Digital traces and data collected by smartphone sensors and wearables have the potential to transform social and behavioral science research by ensuring longitudinal, rich, precise, and scalable data collection. Researchers are increasingly taking advantage of such technologies using data collection tools such as data donation software and smartphone research apps with a wide range of sensing functionalities. Key component of the digital data collection infrastructures is software underlying the processes of data sharing, which needs to incorporate varying levels of needed IT know-how of users, usability for the research participants, scalability, and besides the initial development, be maintained long-term which requires substantial funding. In this presentation, I showcase two research infrastructures in the Netherlands – one successfully operating, the Digital Data Donation Infrastructure (D3I) which allows social science researchers to collect digital trace data in a privacy-preserving way using ‘Port’ software tool, – another under development, a smartphone research app with functionalities of ecological momentary assessment (EMA), geolocation, app usage and physical activity sensing, among others, aimed to allow social scientists to collect in-the-moment self-report and passive data. The focus of this presentation is on integrating research-based methodological aspects of privacy protection, participant engagement in software development, general aspects of maintenance, integration with other parts of the research landscape, sustainable funding, as well as legal and ethical considerations when creating socio-technological systems for data collection. The presentation aims to incorporate a discussion of choices that need to be made by builders of research infrastructures with heavy software reliance and consequences of these choices across the research infrastructure lifecycle.

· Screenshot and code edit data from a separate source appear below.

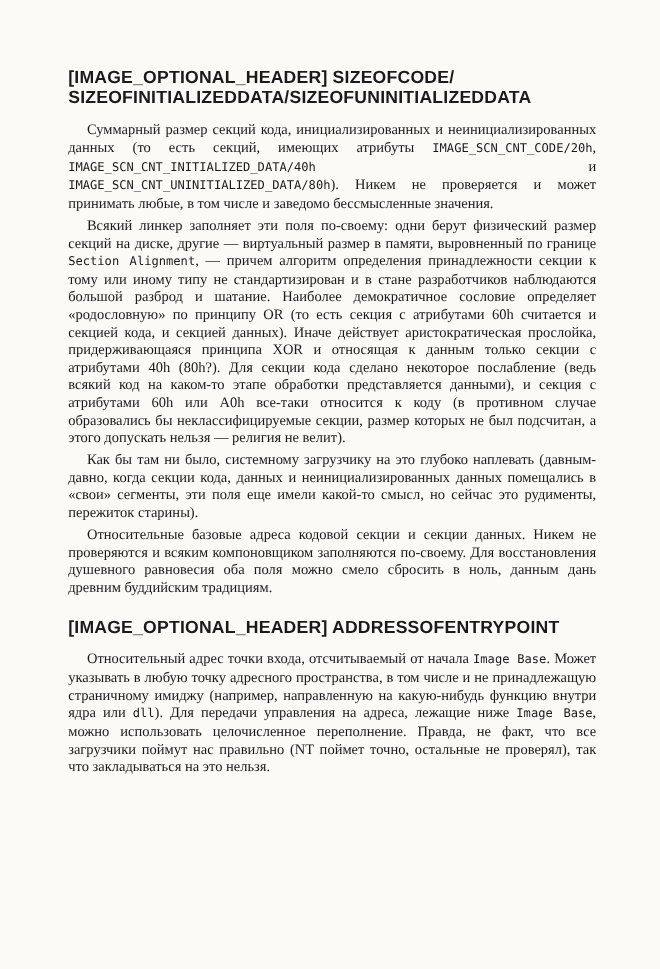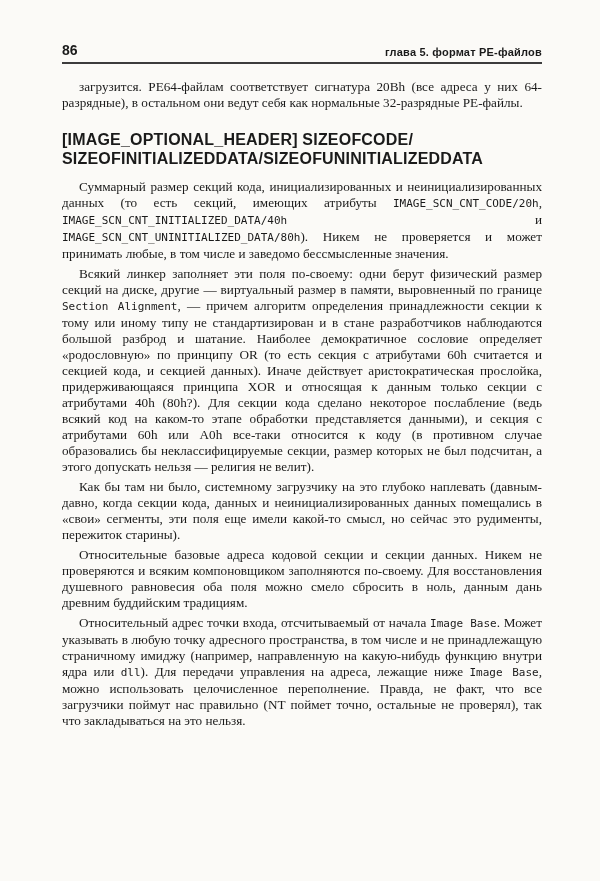--- a/index.html
+++ b/index.html
@@ -51,35 +51,31 @@
     margin: 19px 0 11px 0;
     white-space: pre-line;
     letter-spacing: 0.2px;
   }
 </style>
 </head>
 <body>
 
 <div class="page">
 
-  <div class="header">
-    <span class="page-num">86</span>
-    <span class="running">глава 5. формат PE-файлов</span>
-  </div>
 
   <div class="body-text">
-    <p class="para"><span>загрузится. PE64-файлам соответствует сигнатура 20Bh (все адреса у них 64-разрядные), в остальном они ведут себя как нормальные 32-разрядные PE-файлы.</span></p>
 
     <h2 class="heading">[IMAGE_OPTIONAL_HEADER] SIZEOFCODE/
 SIZEOFINITIALIZEDDATA/SIZEOFUNINITIALIZEDDATA</h2>
 
     <p class="para"><span>Суммарный размер секций кода, инициализированных и неинициализированных данных (то есть секций, имеющих атрибуты </span><span class="mono">IMAGE_SCN_CNT_CODE/20h</span><span>, </span><span class="mono">IMAGE_SCN_CNT_INITIALIZED_DATA/40h</span><span> и </span><span class="mono">IMAGE_SCN_CNT_UNINITIALIZED_DATA/80h</span><span>). Никем не проверяется и может принимать любые, в том числе и заведомо бессмысленные значения.</span></p>
     <p class="para"><span>Всякий линкер заполняет эти поля по-своему: одни берут физический размер секций на диске, другие — виртуальный размер в памяти, выровненный по границе </span><span class="mono">Section Alignment</span><span>, — причем алгоритм определения принадлежности секции к тому или иному типу не стандартизирован и в стане разработчиков наблюдаются большой разброд и шатание. Наиболее демократичное сословие определяет «родословную» по принципу OR (то есть секция с атрибутами 60h считается и секцией кода, и секцией данных). Иначе действует аристократическая прослойка, придерживающаяся принципа XOR и относящая к данным только секции с атрибутами 40h (80h?). Для секции кода сделано некоторое послабление (ведь всякий код на каком-то этапе обработки представляется данными), и секция с атрибутами 60h или A0h все-таки относится к коду (в противном случае образовались бы неклассифицируемые секции, размер которых не был подсчитан, а этого допускать нельзя — религия не велит).</span></p>
     <p class="para"><span>Как бы там ни было, системному загрузчику на это глубоко наплевать (давным-давно, когда секции кода, данных и неинициализированных данных помещались в «свои» сегменты, эти поля еще имели какой-то смысл, но сейчас это рудименты, пережиток старины).</span></p>
 
 
     <p class="para"><span>Относительные базовые адреса кодовой секции и секции данных. Никем не проверяются и всяким компоновщиком заполняются по-своему. Для восстановления душевного равновесия оба поля можно смело сбросить в ноль, данным дань древним буддийским традициям.</span></p>
 
+    <h2 class="heading">[IMAGE_OPTIONAL_HEADER] ADDRESSOFENTRYPOINT</h2>
 
     <p class="para"><span>Относительный адрес точки входа, отсчитываемый от начала </span><span class="mono">Image Base</span><span>. Может указывать в любую точку адресного пространства, в том числе и не принадлежащую страничному имиджу (например, направленную на какую-нибудь функцию внутри ядра или </span><span class="mono">dll</span><span>). Для передачи управления на адреса, лежащие ниже </span><span class="mono">Image Base</span><span>, можно использовать целочисленное переполнение. Правда, не факт, что все загрузчики поймут нас правильно (NT поймет точно, остальные не проверял), так что закладываться на это нельзя.</span></p>
   </div>
 
 </div>
 
 </body></html>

Steve McEachern and John Sanderson (UK Data Service) “Digital trace data management in the UK - legal, technical and practical considerations”

Session 4: Practitioners

Toby Crisp (Ipsos) “New Developments in the IRIS panel”

Ipsos has introduced a new capability based on its iris panel to further enhance the understanding of digital behaviours, without having to survey panellists. Ipsos retains a proprietary dictionary of website and app categorisation – we are now able to additionally distinguish the content of each page consumed by our panellists. Extracting the content of each page allows the text to be pushed through a natural language processing engine and topics to be surfaced. Over 3m URLs are analysed each month, and each URL has up to 150 topics associated with it. A confidence indicator is applied to each topic, and topics falling below a 70% confidence threshold are excluded. Having this view of what is actually on a page gives a richer understanding of the interests that consumers have, allowing for a) a new route to targeting users based on what they are actually interested in, rather than who they are and broadly where they visit, and b) less intrusion when we do survey panellists, now we know more about them.

Adam McDonnell Abigail Axel-Browne (YouGov) “A New Capability - YouGov Behavioural”

Through its proprietary tool “YouGov Behavioural”, YouGov is able to link survey data with what respondents do online including search queries, social media interactions, and streaming behaviour. While primarily utilised for consumer research, this fully permissioned and verified data also allows us to provide richer insight when studying elections and political participation. That is not to say that many challenges still remain when linking survey data with online behaviour and we are constantly trying to learn from previous work to improve our data in an ever changing digital world.